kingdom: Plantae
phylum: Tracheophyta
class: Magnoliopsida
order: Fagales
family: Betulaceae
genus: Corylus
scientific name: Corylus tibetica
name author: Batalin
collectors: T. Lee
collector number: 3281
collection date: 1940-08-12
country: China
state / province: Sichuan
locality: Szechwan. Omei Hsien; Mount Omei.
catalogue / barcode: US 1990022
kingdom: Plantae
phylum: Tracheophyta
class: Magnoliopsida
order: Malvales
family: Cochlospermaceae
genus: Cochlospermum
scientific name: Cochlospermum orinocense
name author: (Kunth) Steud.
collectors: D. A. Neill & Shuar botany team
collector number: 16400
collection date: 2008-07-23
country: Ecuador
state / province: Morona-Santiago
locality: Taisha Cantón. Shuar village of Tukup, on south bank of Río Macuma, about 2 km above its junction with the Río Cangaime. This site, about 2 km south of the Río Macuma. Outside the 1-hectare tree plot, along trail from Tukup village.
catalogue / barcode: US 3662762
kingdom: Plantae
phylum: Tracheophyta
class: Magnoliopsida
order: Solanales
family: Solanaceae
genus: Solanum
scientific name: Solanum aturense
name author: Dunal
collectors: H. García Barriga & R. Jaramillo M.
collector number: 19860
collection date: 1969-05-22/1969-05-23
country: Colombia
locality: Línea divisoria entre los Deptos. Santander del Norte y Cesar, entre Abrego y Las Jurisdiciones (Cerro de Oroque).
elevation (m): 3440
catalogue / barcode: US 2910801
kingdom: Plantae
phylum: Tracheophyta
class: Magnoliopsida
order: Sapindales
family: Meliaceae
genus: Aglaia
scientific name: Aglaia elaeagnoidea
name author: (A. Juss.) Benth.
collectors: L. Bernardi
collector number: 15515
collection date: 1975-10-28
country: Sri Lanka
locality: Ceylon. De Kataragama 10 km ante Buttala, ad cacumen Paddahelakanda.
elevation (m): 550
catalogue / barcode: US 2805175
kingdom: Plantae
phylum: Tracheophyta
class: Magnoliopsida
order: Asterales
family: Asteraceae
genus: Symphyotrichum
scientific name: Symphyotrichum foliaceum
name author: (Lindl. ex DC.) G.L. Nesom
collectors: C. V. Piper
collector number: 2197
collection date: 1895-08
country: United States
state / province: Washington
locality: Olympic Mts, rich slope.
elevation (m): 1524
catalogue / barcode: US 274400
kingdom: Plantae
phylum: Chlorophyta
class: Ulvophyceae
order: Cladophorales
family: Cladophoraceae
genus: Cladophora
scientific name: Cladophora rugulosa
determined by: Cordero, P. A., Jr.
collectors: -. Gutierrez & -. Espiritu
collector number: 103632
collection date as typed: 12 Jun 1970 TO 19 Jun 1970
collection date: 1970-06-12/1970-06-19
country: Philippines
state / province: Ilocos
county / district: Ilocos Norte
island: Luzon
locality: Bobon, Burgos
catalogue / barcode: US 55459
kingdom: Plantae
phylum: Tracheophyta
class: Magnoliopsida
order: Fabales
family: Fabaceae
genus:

○ ○ ○

_PROBLEM TO WORK ON:_ Reproduce every line of the records above verbatim, from the first to the last.

_RESPONSE TO THE TASK:_
kingdom: Plantae
phylum: Tracheophyta
class: Magnoliopsida
order: Fagales
family: Betulaceae
genus: Corylus
scientific name: Corylus tibetica
name author: Batalin
collectors: T. Lee
collector number: 3281
collection date: 1940-08-12
country: China
state / province: Sichuan
locality: Szechwan. Omei Hsien; Mount Omei.
catalogue / barcode: US 1990022
kingdom: Plantae
phylum: Tracheophyta
class: Magnoliopsida
order: Malvales
family: Cochlospermaceae
genus: Cochlospermum
scientific name: Cochlospermum orinocense
name author: (Kunth) Steud.
collectors: D. A. Neill & Shuar botany team
collector number: 16400
collection date: 2008-07-23
country: Ecuador
state / province: Morona-Santiago
locality: Taisha Cantón. Shuar village of Tukup, on south bank of Río Macuma, about 2 km above its junction with the Río Cangaime. This site, about 2 km south of the Río Macuma. Outside the 1-hectare tree plot, along trail from Tukup village.
catalogue / barcode: US 3662762
kingdom: Plantae
phylum: Tracheophyta
class: Magnoliopsida
order: Solanales
family: Solanaceae
genus: Solanum
scientific name: Solanum aturense
name author: Dunal
collectors: H. García Barriga & R. Jaramillo M.
collector number: 19860
collection date: 1969-05-22/1969-05-23
country: Colombia
locality: Línea divisoria entre los Deptos. Santander del Norte y Cesar, entre Abrego y Las Jurisdiciones (Cerro de Oroque).
elevation (m): 3440
catalogue / barcode: US 2910801
kingdom: Plantae
phylum: Tracheophyta
class: Magnoliopsida
order: Sapindales
family: Meliaceae
genus: Aglaia
scientific name: Aglaia elaeagnoidea
name author: (A. Juss.) Benth.
collectors: L. Bernardi
collector number: 15515
collection date: 1975-10-28
country: Sri Lanka
locality: Ceylon. De Kataragama 10 km ante Buttala, ad cacumen Paddahelakanda.
elevation (m): 550
catalogue / barcode: US 2805175
kingdom: Plantae
phylum: Tracheophyta
class: Magnoliopsida
order: Asterales
family: Asteraceae
genus: Symphyotrichum
scientific name: Symphyotrichum foliaceum
name author: (Lindl. ex DC.) G.L. Nesom
collectors: C. V. Piper
collector number: 2197
collection date: 1895-08
country: United States
state / province: Washington
locality: Olympic Mts, rich slope.
elevation (m): 1524
catalogue / barcode: US 274400
kingdom: Plantae
phylum: Chlorophyta
class: Ulvophyceae
order: Cladophorales
family: Cladophoraceae
genus: Cladophora
scientific name: Cladophora rugulosa
determined by: Cordero, P. A., Jr.
collectors: -. Gutierrez & -. Espiritu
collector number: 103632
collection date as typed: 12 Jun 1970 TO 19 Jun 1970
collection date: 1970-06-12/1970-06-19
country: Philippines
state / province: Ilocos
county / district: Ilocos Norte
island: Luzon
locality: Bobon, Burgos
catalogue / barcode: US 55459
kingdom: Plantae
phylum: Tracheophyta
class: Magnoliopsida
order: Fabales
family: Fabaceae
genus:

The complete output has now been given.